The Yomiuri team ended up re-signing Sugano to a new four-year deal worth $40MM, though Sugano was given the opportunity to opt out after every year of that contract to pursue another shot at signing with a Major League team. Sugano would’ve been a full-fledged free agent, no longer constrained by the MLB/NPB posting system, and he was already old enough and with the prerequisite experience to not be subject to the international signing pools.
Long one of the best pitchers in Japanese baseball, Sugano is coming off a down year by his high standards, an injury-shortened season that limited him to 115 2/3 innings. He was still quite effective when he did pitch, posting a 3.16 ERA, 22.25% strikeout rate, and a 5.61% walk rate to help the Giants reach the Central League Climax Series, where they fell to the eventual Japan Series champion Tokyo Yakult Swallows.

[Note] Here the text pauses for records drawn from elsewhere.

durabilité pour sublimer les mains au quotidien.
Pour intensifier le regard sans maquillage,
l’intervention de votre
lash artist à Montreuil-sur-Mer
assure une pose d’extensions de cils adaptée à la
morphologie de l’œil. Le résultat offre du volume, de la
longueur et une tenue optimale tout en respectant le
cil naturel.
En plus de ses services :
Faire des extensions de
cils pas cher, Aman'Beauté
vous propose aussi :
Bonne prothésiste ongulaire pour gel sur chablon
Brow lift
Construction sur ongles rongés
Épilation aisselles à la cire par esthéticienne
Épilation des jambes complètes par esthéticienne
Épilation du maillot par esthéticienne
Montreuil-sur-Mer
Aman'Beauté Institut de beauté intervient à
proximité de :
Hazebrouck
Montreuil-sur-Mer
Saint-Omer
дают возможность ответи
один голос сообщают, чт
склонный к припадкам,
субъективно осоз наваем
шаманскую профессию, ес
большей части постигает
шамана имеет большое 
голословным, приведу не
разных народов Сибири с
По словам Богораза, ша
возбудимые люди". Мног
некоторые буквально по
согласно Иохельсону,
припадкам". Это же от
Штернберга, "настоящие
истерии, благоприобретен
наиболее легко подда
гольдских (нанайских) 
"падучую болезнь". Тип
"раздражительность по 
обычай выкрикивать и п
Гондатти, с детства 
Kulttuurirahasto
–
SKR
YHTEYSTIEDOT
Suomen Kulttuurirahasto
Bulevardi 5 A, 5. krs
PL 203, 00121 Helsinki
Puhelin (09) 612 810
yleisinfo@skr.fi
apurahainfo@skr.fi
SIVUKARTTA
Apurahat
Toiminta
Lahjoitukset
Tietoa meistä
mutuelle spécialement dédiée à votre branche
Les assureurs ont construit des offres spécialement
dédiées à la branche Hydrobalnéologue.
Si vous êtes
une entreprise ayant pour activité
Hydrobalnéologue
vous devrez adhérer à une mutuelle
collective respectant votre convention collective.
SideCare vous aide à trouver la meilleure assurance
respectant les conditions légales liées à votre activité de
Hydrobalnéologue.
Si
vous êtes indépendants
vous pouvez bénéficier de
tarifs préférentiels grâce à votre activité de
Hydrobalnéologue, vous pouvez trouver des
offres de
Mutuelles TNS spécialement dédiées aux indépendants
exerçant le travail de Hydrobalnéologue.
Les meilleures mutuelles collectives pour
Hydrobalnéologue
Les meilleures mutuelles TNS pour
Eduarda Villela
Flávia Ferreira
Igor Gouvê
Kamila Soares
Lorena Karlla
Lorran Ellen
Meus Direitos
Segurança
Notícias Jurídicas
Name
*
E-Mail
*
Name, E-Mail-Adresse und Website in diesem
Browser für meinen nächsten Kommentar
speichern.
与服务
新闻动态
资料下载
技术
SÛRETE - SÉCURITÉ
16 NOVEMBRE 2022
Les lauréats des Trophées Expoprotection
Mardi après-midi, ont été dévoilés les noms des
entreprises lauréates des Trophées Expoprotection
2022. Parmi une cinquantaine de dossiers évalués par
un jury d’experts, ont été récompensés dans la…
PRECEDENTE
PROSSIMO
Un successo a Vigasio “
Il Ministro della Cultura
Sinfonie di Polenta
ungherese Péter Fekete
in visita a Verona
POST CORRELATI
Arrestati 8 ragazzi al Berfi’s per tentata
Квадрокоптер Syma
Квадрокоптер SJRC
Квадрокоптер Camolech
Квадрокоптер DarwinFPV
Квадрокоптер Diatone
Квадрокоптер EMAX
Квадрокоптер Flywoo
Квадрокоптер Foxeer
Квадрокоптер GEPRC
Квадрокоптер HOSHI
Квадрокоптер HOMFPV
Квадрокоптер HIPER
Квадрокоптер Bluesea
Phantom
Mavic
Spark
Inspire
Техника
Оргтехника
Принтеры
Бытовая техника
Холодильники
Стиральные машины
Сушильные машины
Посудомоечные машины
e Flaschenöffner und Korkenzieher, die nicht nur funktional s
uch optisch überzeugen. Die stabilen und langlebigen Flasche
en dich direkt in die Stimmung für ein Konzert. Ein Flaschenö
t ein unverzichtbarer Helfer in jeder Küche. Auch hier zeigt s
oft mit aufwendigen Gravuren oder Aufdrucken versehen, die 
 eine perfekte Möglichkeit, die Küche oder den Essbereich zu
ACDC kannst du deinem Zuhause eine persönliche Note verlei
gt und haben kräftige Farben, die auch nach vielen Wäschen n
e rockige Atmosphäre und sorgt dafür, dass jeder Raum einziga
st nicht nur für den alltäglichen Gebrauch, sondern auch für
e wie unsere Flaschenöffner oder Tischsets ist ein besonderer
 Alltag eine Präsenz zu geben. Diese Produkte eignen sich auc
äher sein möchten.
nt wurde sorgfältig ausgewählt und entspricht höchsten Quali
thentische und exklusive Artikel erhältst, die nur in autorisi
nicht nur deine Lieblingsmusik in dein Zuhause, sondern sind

Sugano turned 32 in October, and has now been set back by injuries in two of the last three seasons, even though his overall numbers have still been strong. These factors alone might not have stopped Sugano in a normal offseason, but with the lockout now putting everything on hold, it isn’t surprising that Sugano chose to remain in a familiar environment. If he felt things were too rushed within the limits of a 30-day posting window, Sugano certainly wouldn’t have liked the rush that will come following the end of the transactions freeze, when over 200 other free agents will also be battling for contracts before Opening Day.